Directive: From the records below, pull out the lines starting at the line that contains "links for download)" and ending after the line that contains "- Open source". Reproduce them verbatim, including both of those lines.

Records for the exercise:
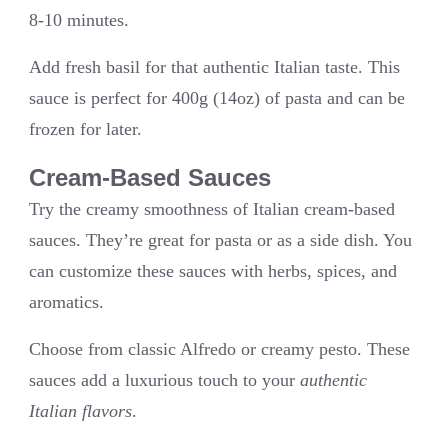
8-10 minutes.
Add fresh basil for that authentic Italian taste. This
sauce is perfect for 400g (14oz) of pasta and can be
frozen for later.
Cream-Based Sauces
Try the creamy smoothness of Italian cream-based
sauces. They’re great for pasta or as a side dish. You
can customize these sauces with herbs, spices, and
aromatics.
Choose from classic Alfredo or creamy pesto. These
sauces add a luxurious touch to your
authentic
Italian flavors
.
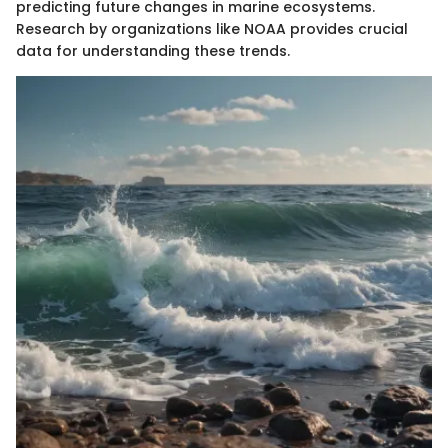
predicting future changes in marine ecosystems.
Research by organizations like NOAA provides crucial
data for understanding these trends.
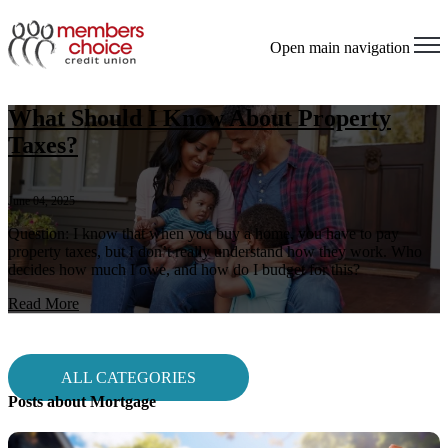
Open main navigation
What Should I Know About Property
Taxes?
June 04, 2025
Question: I know that when you buy a home, you have to pay
property taxes, but I don’t really understand how they work. Who
decides how much I owe, and how do I budget for this?
Read More
ALL CATEGORIES
Posts about Mortgage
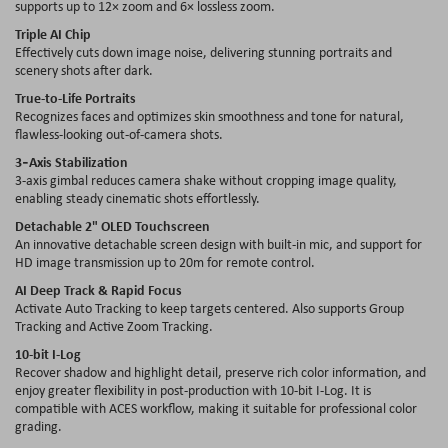
supports up to 12× zoom and 6× lossless zoom.
Triple AI Chip
Effectively cuts down image noise, delivering stunning portraits and
scenery shots after dark.
True-to-Life Portraits
Recognizes faces and optimizes skin smoothness and tone for natural,
flawless-looking out-of-camera shots.
3‑Axis Stabilization
3-axis gimbal reduces camera shake without cropping image quality,
enabling steady cinematic shots effortlessly.
Detachable 2" OLED Touchscreen
An innovative detachable screen design with built-in mic, and support for
HD image transmission up to 20m for remote control.
AI Deep Track & Rapid Focus
Activate Auto Tracking to keep targets centered. Also supports Group
Tracking and Active Zoom Tracking.
10-bit I-Log
Recover shadow and highlight detail, preserve rich color information, and
enjoy greater flexibility in post‑production with 10‑bit I‑Log. It is
compatible with ACES workflow, making it suitable for professional color
grading.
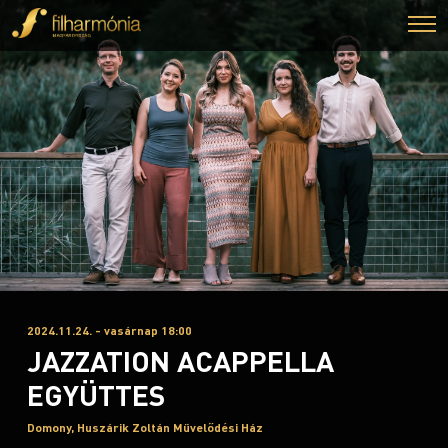
2024.11.24. - vasárnap 18:00
JAZZATION ACAPPELLA
EGYÜTTES
Domony, Huszárik Zoltán Művelődési Ház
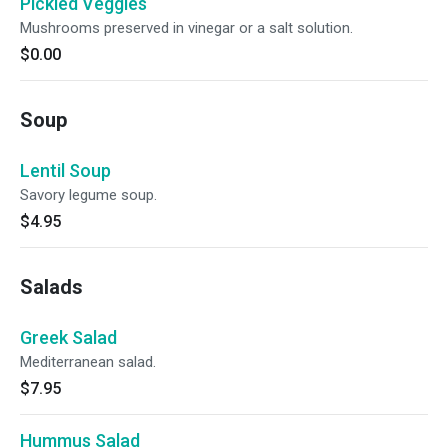
Pickled Veggies
Mushrooms preserved in vinegar or a salt solution.
$0.00
Soup
Lentil Soup
Savory legume soup.
$4.95
Salads
Greek Salad
Mediterranean salad.
$7.95
Hummus Salad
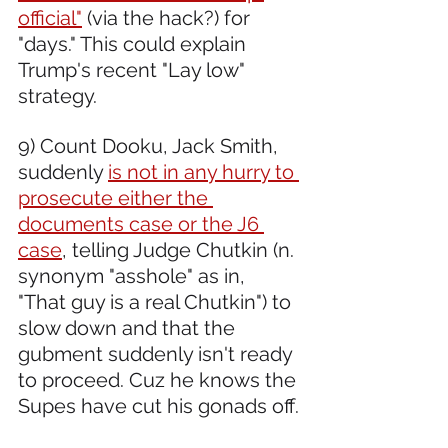
official"
 (via the hack?) for 
"days." This could explain 
Trump's recent "Lay low" 
strategy.
9) Count Dooku, Jack Smith, 
suddenly 
is not in any hurry to 
prosecute either the 
documents case or the J6 
case
, telling Judge Chutkin (n. 
synonym "asshole" as in, 
"That guy is a real Chutkin") to 
slow down and that the 
gubment suddenly isn't ready 
to proceed. Cuz he knows the 
Supes have cut his gonads off.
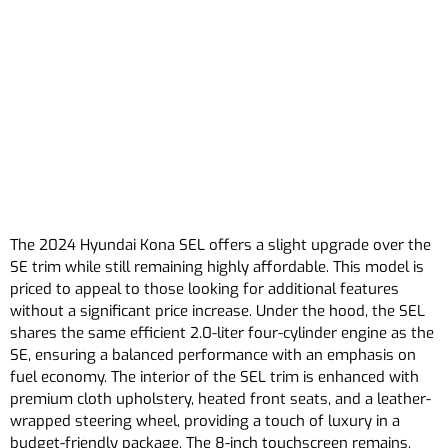
The 2024 Hyundai Kona SEL offers a slight upgrade over the
SE trim while still remaining highly affordable. This model is
priced to appeal to those looking for additional features
without a significant price increase. Under the hood, the SEL
shares the same efficient 2.0-liter four-cylinder engine as the
SE, ensuring a balanced performance with an emphasis on
fuel economy. The interior of the SEL trim is enhanced with
premium cloth upholstery, heated front seats, and a leather-
wrapped steering wheel, providing a touch of luxury in a
budget-friendly package. The 8-inch touchscreen remains,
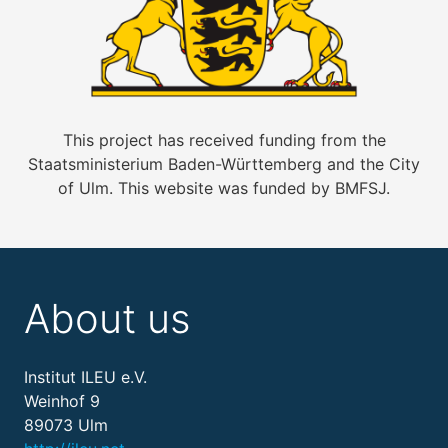
This project has received funding from the
Staatsministerium Baden-Württemberg and the City
of Ulm. This website was funded by BMFSJ.
About us
Institut ILEU e.V.
Weinhof 9
89073 Ulm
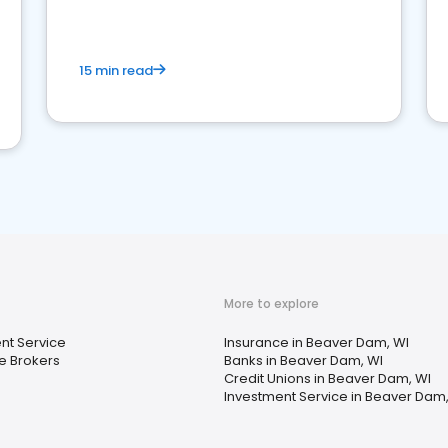
15 min read
More to explore
nt Service
Insurance in Beaver Dam, WI
e Brokers
Banks in Beaver Dam, WI
Credit Unions in Beaver Dam, WI
Investment Service in Beaver Dam,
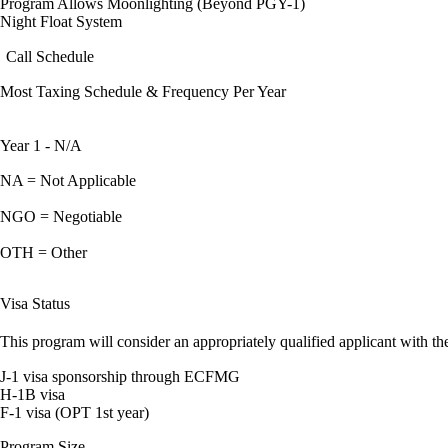
Program Allows Moonlighting (Beyond PGY-1)
Night Float System
Call Schedule
Most Taxing Schedule & Frequency Per Year
Year 1 - N/A
NA = Not Applicable
NGO = Negotiable
OTH = Other
Visa Status
This program will consider an appropriately qualified applicant with the
J-1 visa sponsorship through ECFMG
H-1B visa
F-1 visa (OPT 1st year)
Program Size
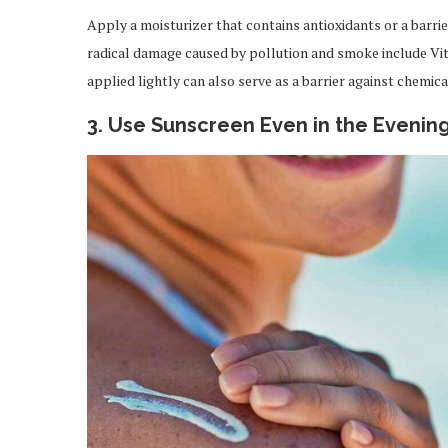
Apply a moisturizer that contains antioxidants or a barri
radical damage caused by pollution and smoke include Vit
applied lightly can also serve as a barrier against chemica
3. Use Sunscreen Even in the Evenin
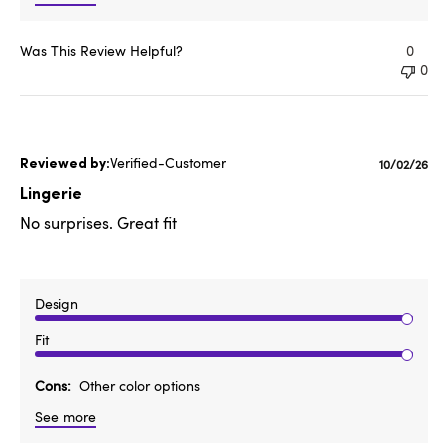
Was This Review Helpful?
0
0
Verified-Customer
Publishe
10/02/26
date
Lingerie
No surprises. Great fit
Design
Fit
Cons
Other color options
See more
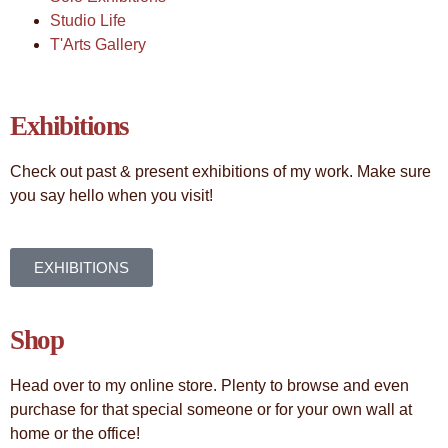
Studio Life
T'Arts Gallery
Exhibitions
Check out past & present exhibitions of my work. Make sure
you say hello when you visit!
EXHIBITIONS
Shop
Head over to my online store. Plenty to browse and even
purchase for that special someone or for your own wall at
home or the office!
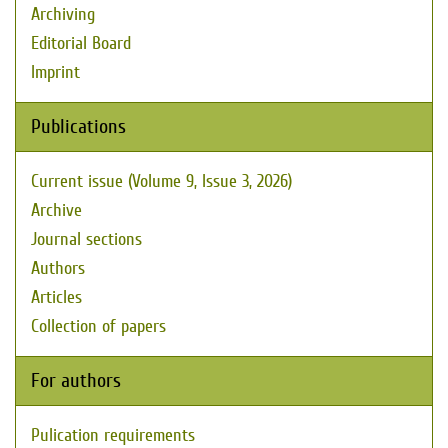
Archiving
Editorial Board
Imprint
Publications
Current issue (Volume 9, Issue 3, 2026)
Archive
Journal sections
Authors
Articles
Collection of papers
For authors
Pulication requirements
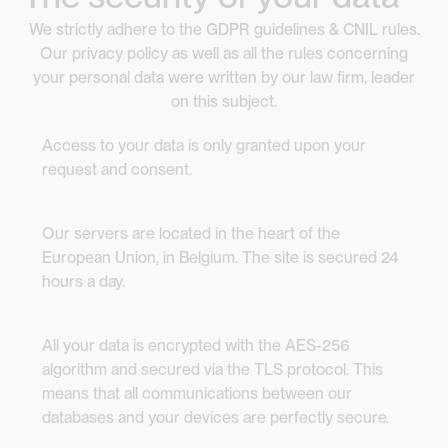
We strictly adhere to the GDPR guidelines & CNIL rules.
Our privacy policy as well as all the rules concerning
your personal data were written by our law firm, leader
on this subject.
Access to your data is only granted upon your
request and consent.
Our servers are located in the heart of the
European Union, in Belgium. The site is secured 24
hours a day.
All your data is encrypted with the AES-256
algorithm and secured via the TLS protocol. This
means that all communications between our
databases and your devices are perfectly secure.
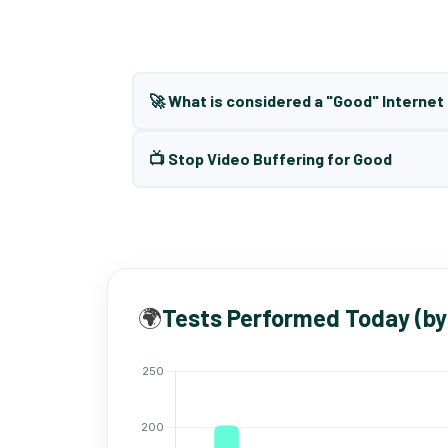
🚀 What is considered a "Good" Interne
📺 Stop Video Buffering for Good
🌍
Tests Performed Today (by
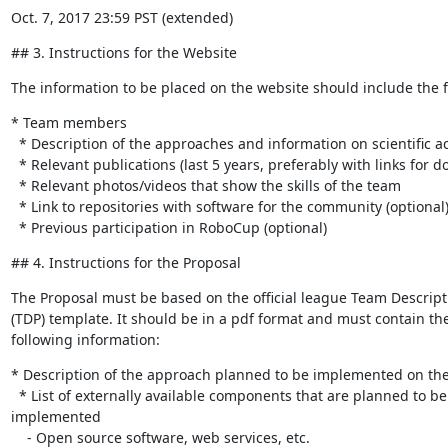
Oct. 7, 2017 23:59 PST (extended)
## 3. Instructions for the Website
The information to be placed on the website should include the f
* Team members

  * Description of the approaches and information on scientific achievements

  * Relevant publications (last 5 years, preferably with links for download)

  * Relevant photos/videos that show the skills of the team

  * Link to repositories with software for the community (optional)

  * Previous participation in RoboCup (optional)
## 4. Instructions for the Proposal
The Proposal must be based on the official league Team Descripti
(TDP) template. It should be in a pdf format and must contain the 
following information:
* Description of the approach planned to be implemented on the 
  * List of externally available components that are planned to be 

implemented

    - Open source software, web services, etc.
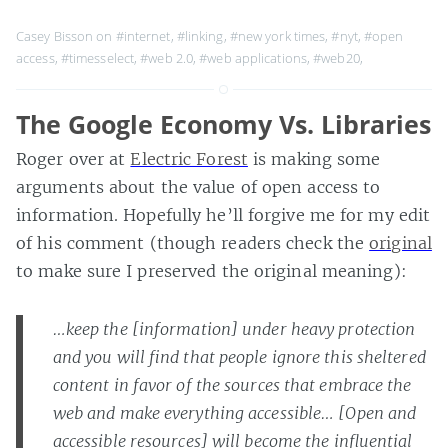
Casey Bisson on
#internet
,
#linking
,
#new york times
,
#nyt
,
#open
access
,
#timesselect
,
#web 2.0
,
#web applications
,
#web20
,
The Google Economy Vs. Libraries
Roger over at
Electric Forest
is making some
arguments about the value of open access to
information. Hopefully he’ll forgive me for my edit
of his comment (though readers check the
original
to make sure I preserved the original meaning):
…keep the [information] under heavy protection
and you will find that people ignore this sheltered
content in favor of the sources that embrace the
web and make everything accessible… [Open and
accessible resources] will become the influential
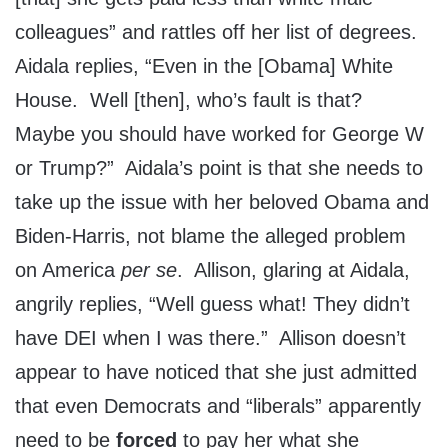
colleagues” and rattles off her list of degrees.
Aidala replies, “Even in the [Obama] White
House. Well [then], who’s fault is that?
Maybe you should have worked for George W
or Trump?” Aidala’s point is that she needs to
take up the issue with her beloved Obama and
Biden-Harris, not blame the alleged problem
on America
per se
. Allison, glaring at Aidala,
angrily replies, “Well guess what! They didn’t
have DEI when I was there.” Allison doesn’t
appear to have noticed that she just admitted
that even Democrats and “liberals” apparently
need to be
forced
to pay her what she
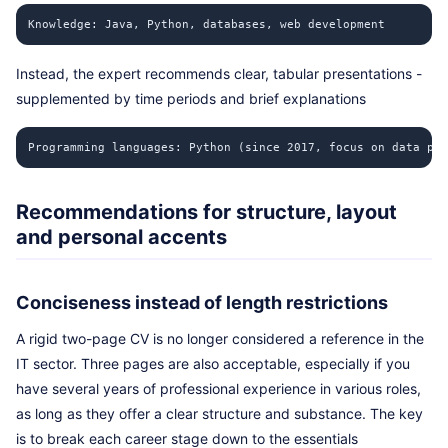
Knowledge: Java, Python, databases, web development
Instead, the expert recommends clear, tabular presentations -
supplemented by time periods and brief explanations
Programming languages: Python (since 2017, focus on data pro
Recommendations for structure, layout
and personal accents
Conciseness instead of length restrictions
A rigid two-page CV is no longer considered a reference in the
IT sector. Three pages are also acceptable, especially if you
have several years of professional experience in various roles,
as long as they offer a clear structure and substance. The key
is to break each career stage down to the essentials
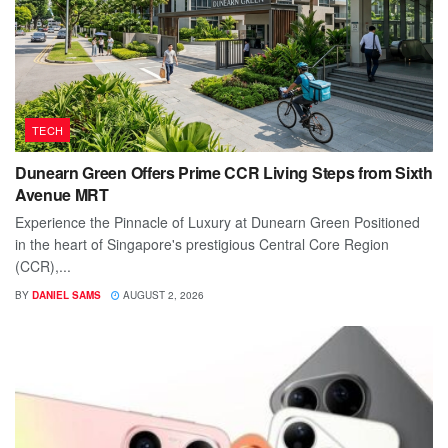
TECH
Dunearn Green Offers Prime CCR Living Steps from Sixth
Avenue MRT
Experience the Pinnacle of Luxury at Dunearn Green Positioned
in the heart of Singapore's prestigious Central Core Region
(CCR),...
BY
DANIEL SAMS
AUGUST 2, 2026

Answer to the exercise:
  * Relevant publications (last 5 years, preferably with links for download)

  * Relevant photos/videos that show the skills of the team

  * Link to repositories with software for the community (optional)

  * Previous participation in RoboCup (optional)
## 4. Instructions for the Proposal
The Proposal must be based on the official league Team Descripti
(TDP) template. It should be in a pdf format and must contain the 
following information:
* Description of the approach planned to be implemented on the 
  * List of externally available components that are planned to be 

implemented

    - Open source software, web services, etc.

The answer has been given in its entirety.